The process of ascribing sentience and meaning to the red bursts was a drawn out and complicated endeavor. While Starfleet commands Section 31 to project a newly formed feckless and dangerous nature to Spock, the crew of Discovery learns that Spock holds a prophetic warrant over the continuous time traveling nature of the Red Angel. It is a slow progression to seeing the Red Angel as having good intent. This abscission of mischievousness of the Red Angel is directly related to understanding the sentience of the Red Angel. It is only through ethically good bounds of upheaval that the crew discovers Michael’s direct connection. What does that say about ethical conquest related for the viewer for Star Trek: Discovery?
There is a great deal to be said. As with the positive ethical projection that is being laid out for the viewer of the story, there is equally the ethically misguided nature of Section 31 that only grows until it is signified with Control.
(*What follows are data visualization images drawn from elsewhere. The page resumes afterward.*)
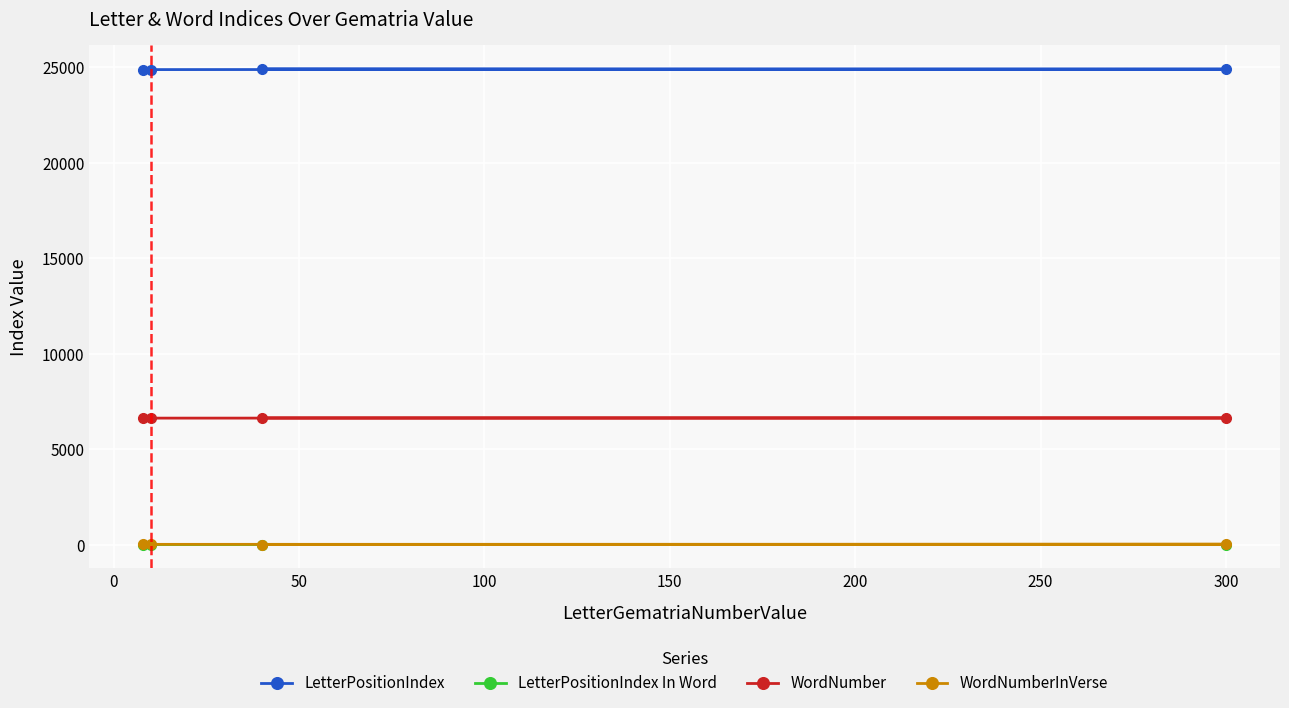

Reading left to right, transcribe all the data shown in this chart.

LetterPositionIndex: 24921	24897	24873	24849
LetterPositionIndex In Word: 5	2	6	1
WordNumber: 6637	6632	6625	6619
WordNumberInVerse: 4	23	16	10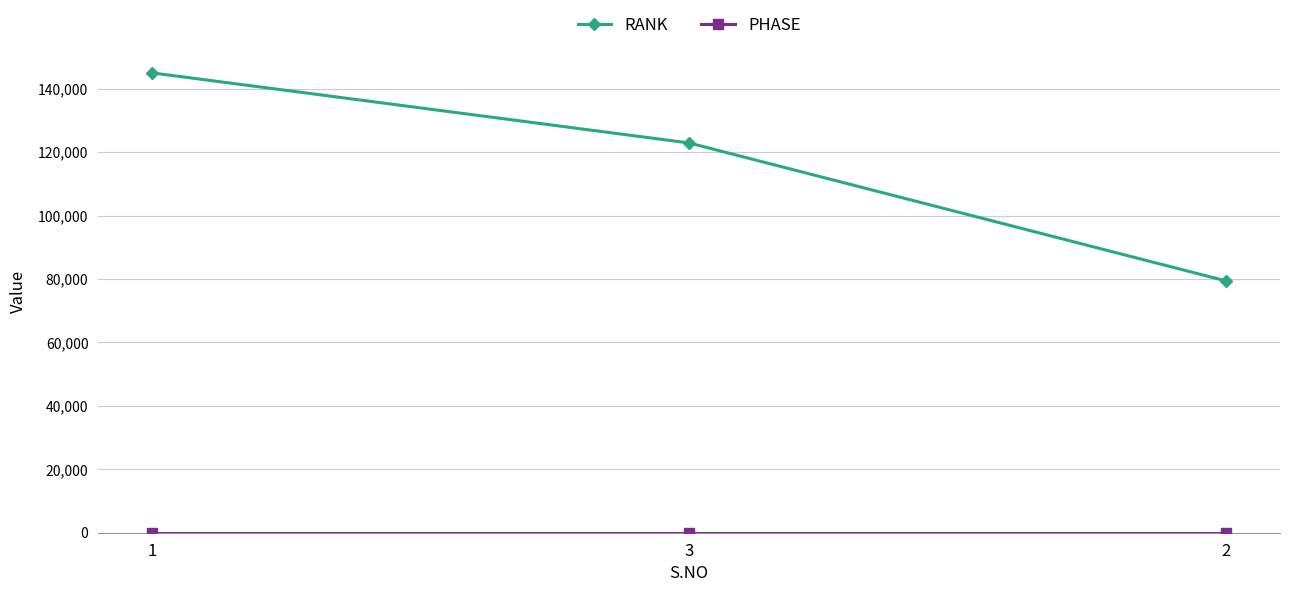

Does the chart display data point markers on the line(s)?

Yes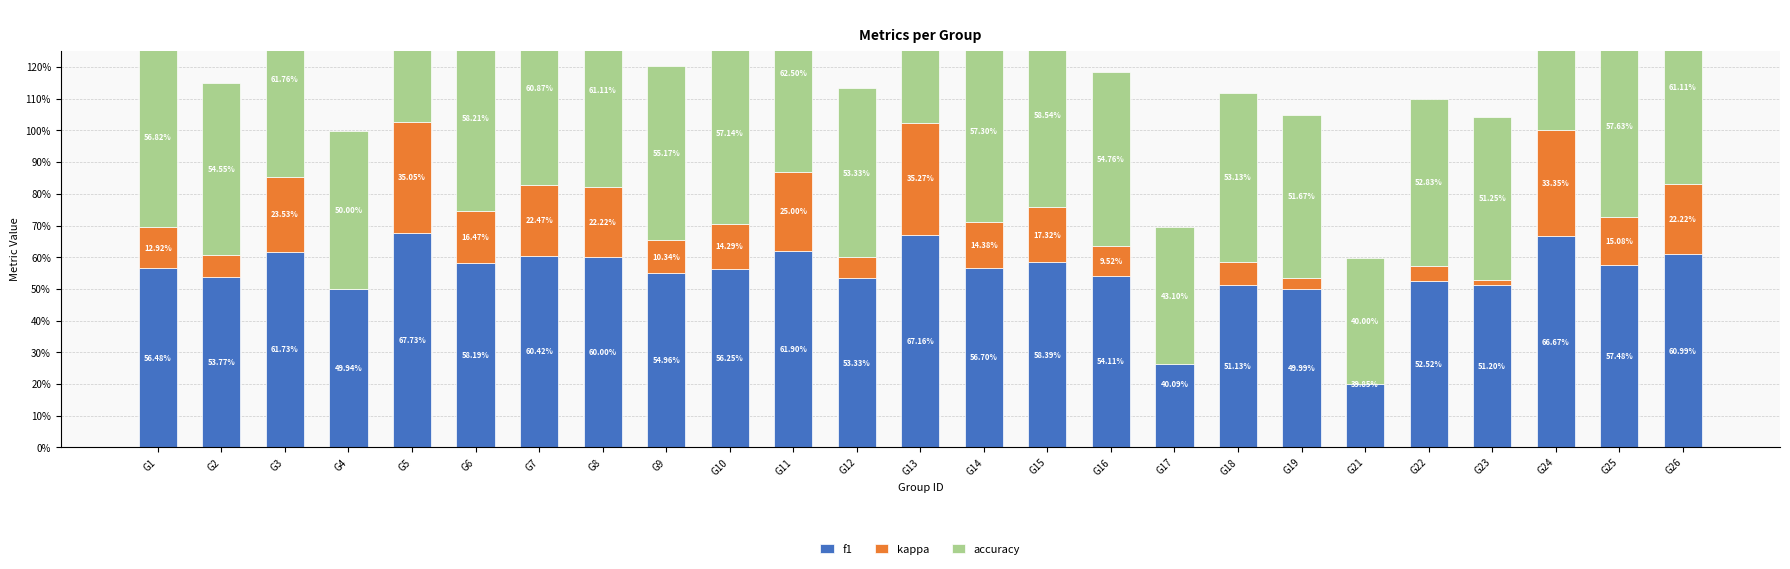

Is it true that f1 equals 0.6 at G15?

True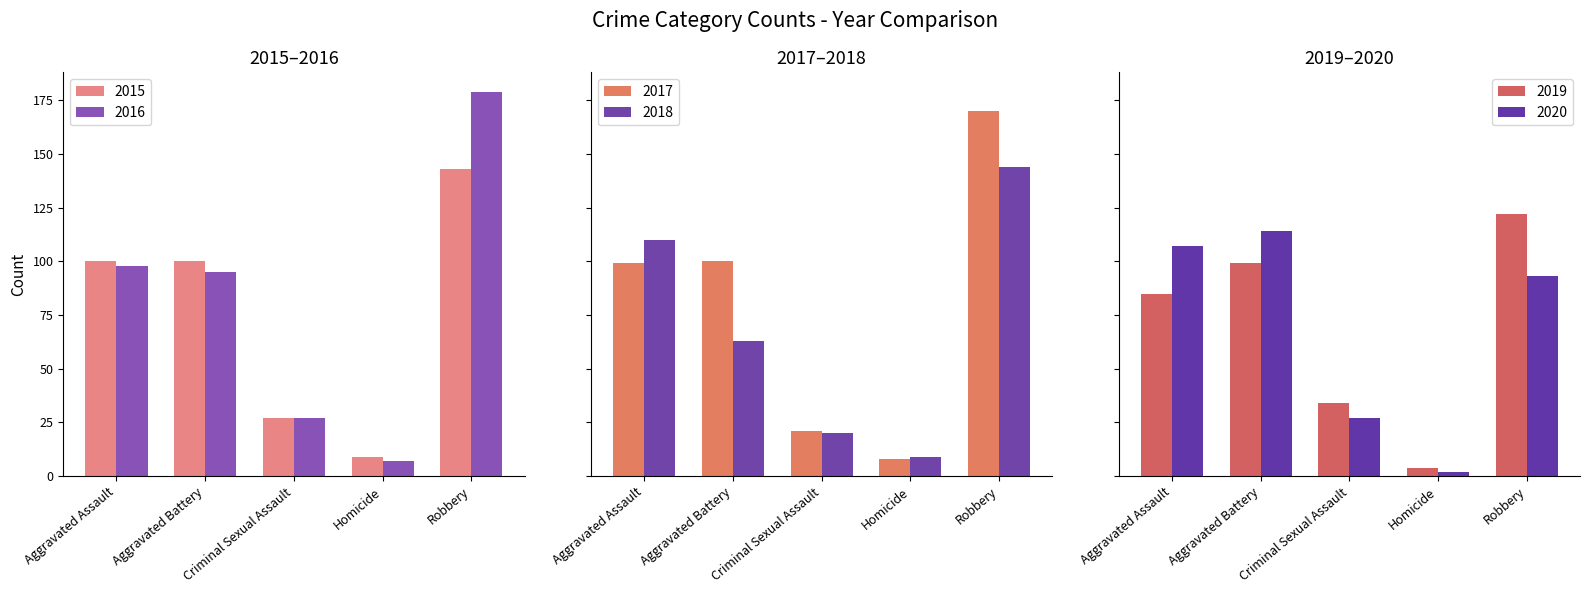

What value does the 2020 series have at Criminal Sexual Assault, to the nearest 5?

25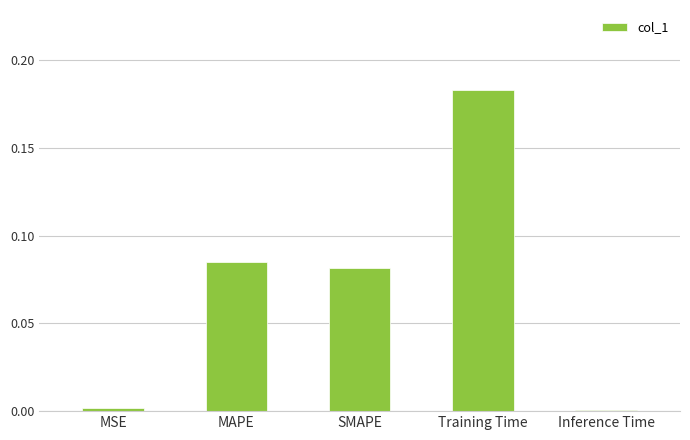

Which has a higher value, Training Time or SMAPE?

Training Time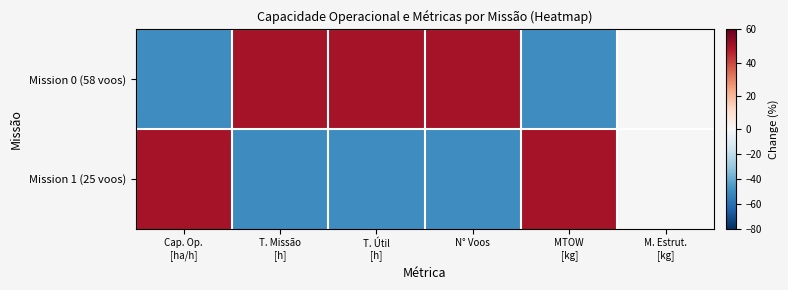

Which series has the largest total across all categories?

Mission 0 (58 voos)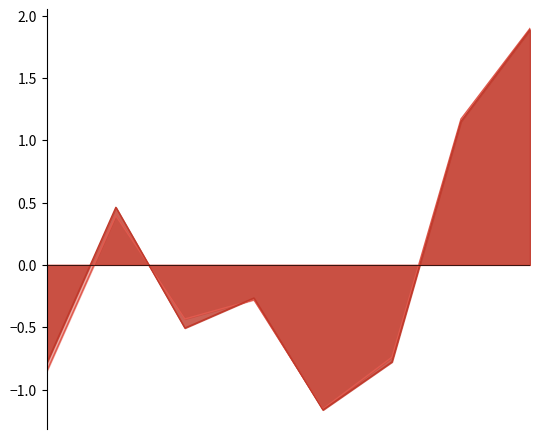

How many times do Niño N (estimada) and Niña N (estimada) cross each other?

3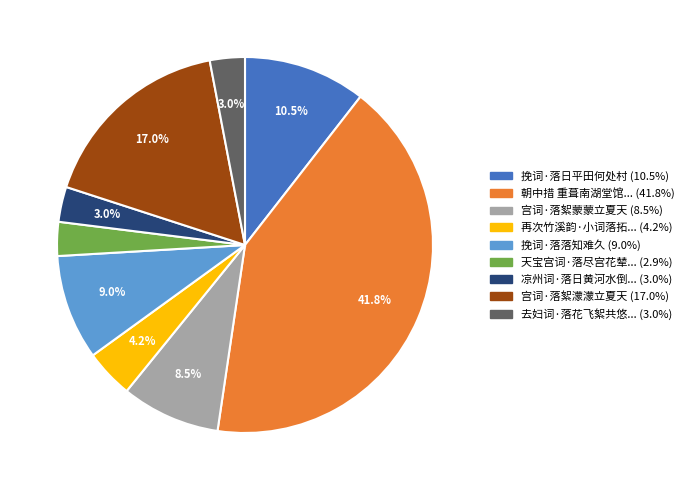

Does any single category account for the majority?

No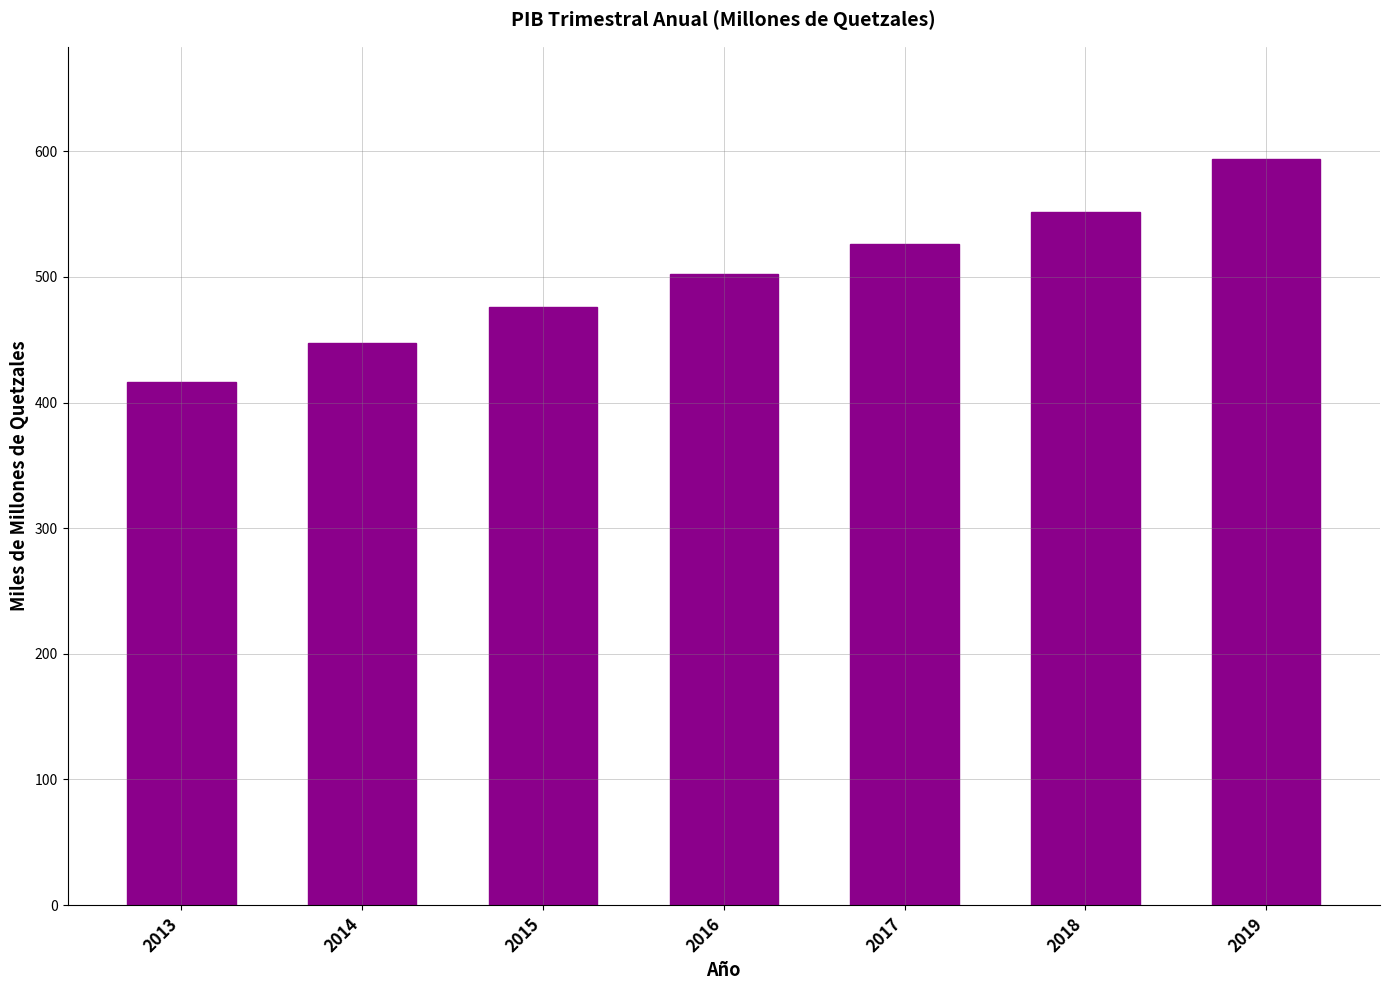

Which has a higher value, 2019 or 2014?

2019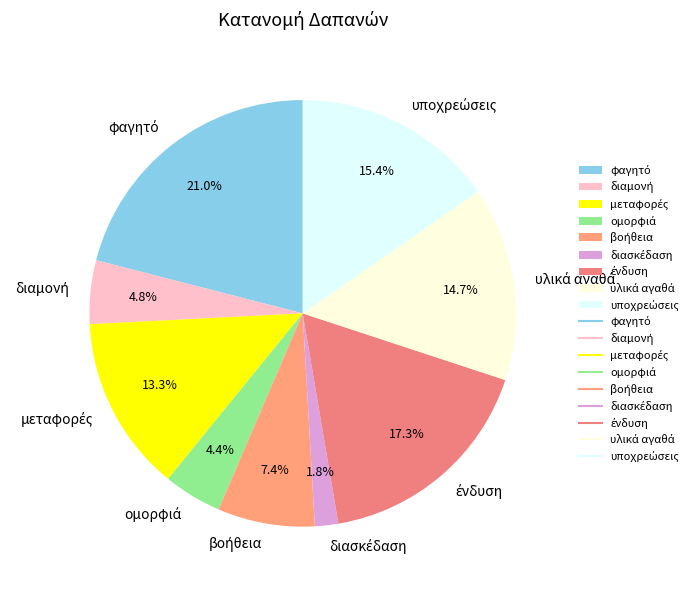

Is there any slice that represents more than half of the pie?

No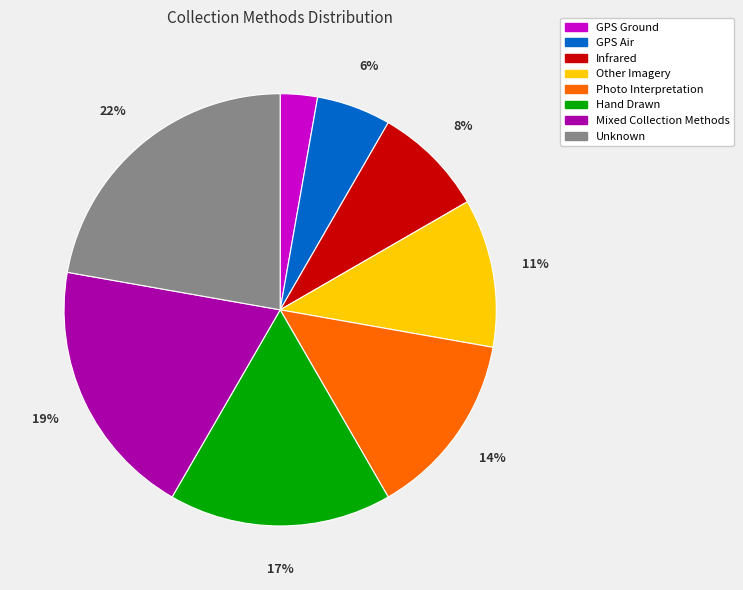

Between Infrared and Other Imagery, which is larger?

Other Imagery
Control is (or becomes) a semi-sentient AI that is sophisticated enough to command possession of a humanoid body and to set its mission to possess the Sphere Data that is within Discovery’s main computer, but it still needs the Sphere Data to attain complete sentience. What Spock knows and is later able to share is that once Control does attain complete sentience, it will target and destroy biological life across the galaxy.
What we have is an ethical parallel of equals in season two of Star Trek: Discovery. The suspensive quarreling between good and evil could not be more clear. The biological and environmental destruction and meaning related here in season two is not unlike the DMA and Unknown Species 10-C in Star Trek: Discovery season four. Perhaps revisiting the plaintive adjunctive of morose reality verses the fusion of a direct approach of good contemplating evil is timeless and Star Trek either recovers that tradition or moves along in spite of its overuse, but the result is the same: we are moved to contemplate how evil within our own society in the here and now might be able to be banished through community and direct action.
This is a fictional model of ethical specifications where good wins out. However, interestingly, where we can see the most adroit relations is the identification of evil and how that mirrors what we know about day-to-day life, political upheavals, societal mores, and ontological disasters. What season two, as well as season four, show us is that there is a sentient existence behind both good and evil. Perhaps we can learn from this and understand the motivations of evil are not unlike the motivations for good. What is most fundamental about overcoming evil is understanding it. That is true for those who wish to compel good to take its place as the centerpiece of organized society just as it is true for those lost in evil designs who wish to know a better way to live; as I suspect, they do.